Stephen Hawking has reminded us of why Marx is so relevant today. He's written:
If machines produce everything we need, the outcome will depend on how things are distributed. Everyone can enjoy a life of luxurious leisure if the machine-produced wealth is shared, or most people can end up miserably poor if the machine-owners successfully lobby against wealth redistribution. So far, the trend seems to be toward the second option, with technology driving ever-increasing inequality
There is, though, a problem with this second option: if most people are miserably poor, who will buy the products of super-machines?
This raises what Marx called one of the fundamental contradictions of capitalism. On the one hand, capitalism is great at developing productive potential. But on the other, demand might not keep up with this potential:
The conditions of direct exploitation, and those of realising it, are not identical. They diverge not only in place and time, but also logically. The first are only limited by the productive power of society, the latter by the proportional relation of the various branches of production and the consumer power of society. But this last-named is not determined either by the absolute productive power, or by the absolute consumer power, but by the consumer power based on antagonistic conditions of distribution, which reduce the consumption of the bulk of society to a minimum varying within more or less narrow limits.(Capital vol III ch 15)

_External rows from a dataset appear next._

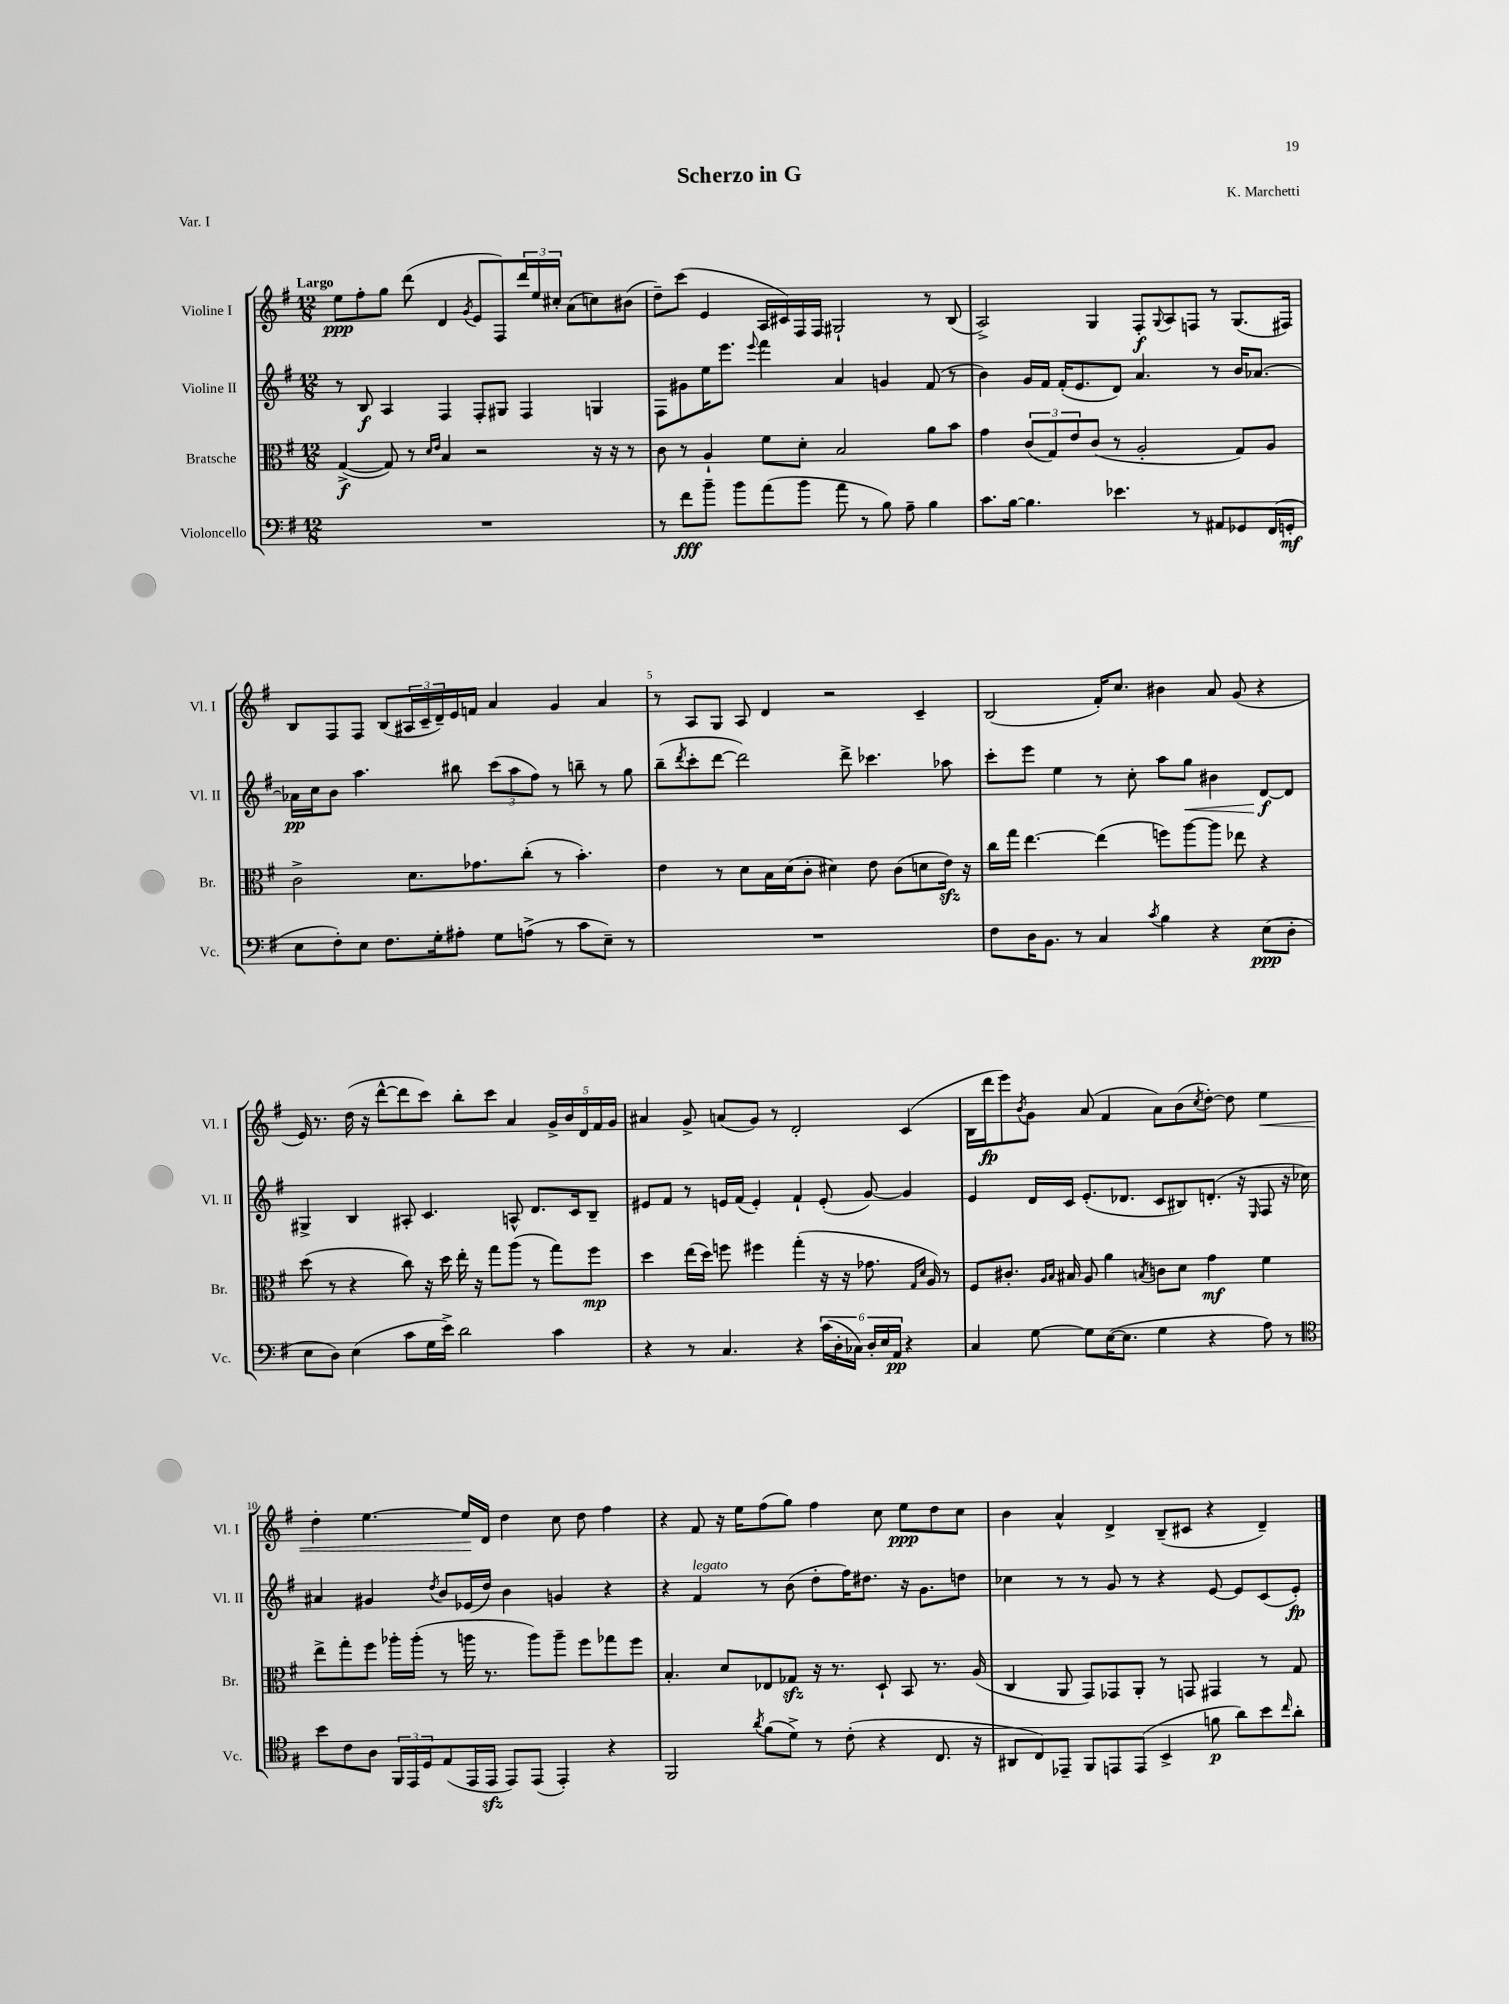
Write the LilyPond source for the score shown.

\header { title = "Scherzo in G" composer = "K. Marchetti" piece = "Var. I" }
<<
\new StaffGroup <<
\new Staff = "s0" \with { instrumentName = "Violine I" shortInstrumentName = "Vl. I" } {
    \clef treble \key g \major \numericTimeSignature \time 12/8 \tempo "Largo"
    e''8\ppp fis''8-. g''8 d'''8( d'4 \acciaccatura { g'8 } e'8 fis8) \tuplet 3/2 { d'''16 e''16 cis''16-. } a'8( c''8) bis'8( |
    d''8--) c'''8( e'4 a16 cis'16) fis16 fis16 gis2-! r8 b8( |
    a2->) g4 fis8-.\f \appoggiatura { g8 } a8 f8 r8 g8.( fis16) |
    b8 fis8 fis8 b8( \tuplet 3/2 { ais16 c'16-- d'16--) } e'16 f'16 a'4 g'4 a'4 |
    r8 a8 g8 a8 d'4 r2 c'4-- |
    b2( fis'16-.) c''8. bis'4 a'8 g'8( r4 |
    e'16) r8. d''16( r16 d'''8~-^ d'''8 c'''8) b''8-. c'''8 a'4 \tuplet 5/4 { g'16-> b'16 d'16 fis'16 g'16 } |
    ais'4 g'8-> a'8( g'8) r8 d'2-. c'4( |
    b16 d'''16\fp e'''8) \acciaccatura { b'8 } g'8 a'8( fis'4 a'8) b'8( \acciaccatura { c''8 } d''8~-.) d''8 e''4\< |
    d''4-. e''4.~ e''16\! d'16 d''4 c''8 d''8 fis''4 |
    r4 fis'8 r16 e''16 fis''8( g''8) fis''4 c''8 e''8\ppp d''8 c''8 |
    b'4 a'4-^ d'4-> b8--( cis'8 r4 d'4--) \bar "|." |
}
\new Staff = "s1" \with { instrumentName = "Violine II" shortInstrumentName = "Vl. II" } {
    \clef treble \key g \major \numericTimeSignature \time 12/8
    r8 b8\f a4 fis4 fis8-. gis8 fis4 g4 |
    fis8 gis'8 e''16 e'''8. \appoggiatura { e'''8 } fis'''4 a'4 g'4 fis'8( r8 |
    b'4) g'16 fis'16 fis'16-.( e'8. d'8) a'4. r8 b'16 aes'8.~ |
    aes'16\pp c''16 b'8 a''4. bis''8 \tuplet 3/2 { c'''8( a''8 fis''8) } r8 b''8-- r8 g''8 |
    b''8--( \acciaccatura { d'''8 } c'''8-. d'''8~ d'''2) d'''8-> ces'''4. aes''8 |
    c'''8-. e'''8 e''4 r8 c''8-. a''8 g''8\< bis'4 d'8~\f\! d'8 |
    gis4-> b4 ais8-. c'4. a8-^ d'8. c'16 b8-- |
    eis'8 fis'8 r8 e'16 fis'16( e'4-.) fis'4-! e'8-.( g'8~) g'4 |
    e'4 d'16 c'16 e'8.-.( des'8. c'8 bis8) d'8.-.( r16 \grace { e16 } fis8 r16 ces''16) |
    ais'4 gis'4 \acciaccatura { d''8 } b'8 ees'16( d''16) b'4 g'4 r4 |
    r4 fis'4^\markup { \italic "legato" } r8 b'8( d''8-. fis''16) dis''8. r16 g'8. d''8 |
    ces''4 r8 r8 g'8 r8 r4 e'8~ e'8 c'8( e'8-.\fp) \bar "|." |
}
\new Staff = "s2" \with { instrumentName = "Bratsche" shortInstrumentName = "Br." } {
    \clef alto \key g \major \numericTimeSignature \time 12/8
    g4~->\f( g8) r8 \grace { d'16 e'16 } b4 r2 r16 r16 r8 |
    c'8 r8 a4-! fis'8 d'8-. b2 a'8 b'8 |
    g'4 \tuplet 3/2 { c'8( g8) e'8 } c'8( r8 a2-. g8) a8 |
    c'2-> d'8. ges'8. c''8-.( r8 b'4.-.) |
    e'4 r8 d'8 b16 d'16( c'8-. dis'4) e'8 c'8( d'8 e'16\sfz) r16 |
    c''16 g''16 e''4.~ e''4( f''8) a''8~ a''8 ees''8 r4 |
    d''8( r8 r4 c''8) r16 d''16 e''16-. r16 g''8 a''8( r8 g''8) fis''8\mp |
    d''4 e''16( d''16) f''8 fis''4 g''4-.( r16 r16 ges'8. \grace { g16 d'16 } a16) r8 |
    fis8 cis'8.-. \grace { a16 b16 } bis16 a8 a'4 \acciaccatura { b8 } c'8 d'8 g'4\mf fis'4 |
    e''8-> g''8-. fis''8 aes''16-. aes''16-.( r8 a''16 r8. a''8) a''8-- fis''8 ges''8 fis''8 |
    b4.-. d'8 ees8 ges8\sfz r16 r8. d8-! b,8 r8. a16( |
    c4 a,8 g,8) ges,8 a,8-. r8 g,8 gis,4 r8 g8 \bar "|." |
}
\new Staff = "s3" \with { instrumentName = "Violoncello" shortInstrumentName = "Vc." } {
    \clef bass \key g \major \numericTimeSignature \time 12/8
    R1. |
    r8 fis'8\fff b'8-- b'8 a'8( b'8 a'8 r8 b8) a8-- b4 |
    c'8. b16~ b4. ees'4. r8 ais,8 ges,8 fis,16( g,16-.\mf |
    e8 fis8-.) e8 fis8. g16-. ais8-. g8 a8->( r8 c'8 e8--) r8 |
    R1. |
    fis8 d16 b,8. r8 c4 \acciaccatura { c'8 } b4 r4 e8\ppp( d8-. |
    e8 d8) e4( c'8 g16 e'16->) d'2 c'4 |
    r4 r8 c4. r4 \tuplet 6/4 { c'16( d16-. ces16) d16-. e16 a,16\pp } r4 |
    c4 g8~ g8 e16~( e8. g4 r4 a8) r8 |
    \clef tenor b'8 c'8 a8 \tuplet 3/2 { fis,16 e,16 d16 } e8( e,16 e,16\sfz e,8) e,8( e,4-.) r4 |
    fis,2 \acciaccatura { a'8 } fis'8( d'8->) r8 c'8-.( r4 c8. r16 |
    ais,8 c8) ees,8-- fis,8 e,8 e,8( b,4-> f'8\p a'8) b'8 \grace { c''16 } a'8-. \bar "|." |
}
>>
>>
\layout { \context { \Score \override BarNumber.break-visibility = ##(#f #t #t) barNumberVisibility = #(every-nth-bar-number-visible 5) } }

This can lead to two possible outcomes. One is possible "realization crises" (see eg ch X of this pdf) if capitalists over-estimate demand and invest and produce too much:
The ultimate reason for all real crises always remains the poverty and restricted consumption of the masses as opposed to the drive of capitalist production to develop the productive forces as though only the absolute consuming power of society constituted their limit. (Capital vol III ch 30)
Another possibility, though, is that capitalists might fear a lack of demand and so not invest. (In fact, this is not the only reason why they might not invest. Investment is undertaken not by a representative agent but by individual capitalists. And each individual might be loath to invest or innovate for fear that future technical progress will undercut his own innovations.)
In either of these cases, capitalism will not develop technology by as much as is technically feasible. If so::
At a certain stage of development, the material productive forces of society come into conflict with the existing relations of production...From forms of development of the productive forces these relations turn into their fetters. Then begins an era of social revolution. (Preface to A Contribution to the Critique of Political Economy)
In these ways, capitalism is a form of collective action problem. We can imagine a society in which super-machines do indeed allow us all to live in luxurious leisure. But the decentralized decisions of capitalists might not get us there.
Granted, sensible aggregate demand policies might suffice to overcome realization crises - though the believe that such policies will be enacted is a form of what I've called centrist utopianism. But the other obstacle to investment and growth - the fear of future technical change - might not be so easily soluble within the confines of capitalism.
These issues are, of course, unresolved. What is clear, though, is that Marxism presents a useful perspective upon them.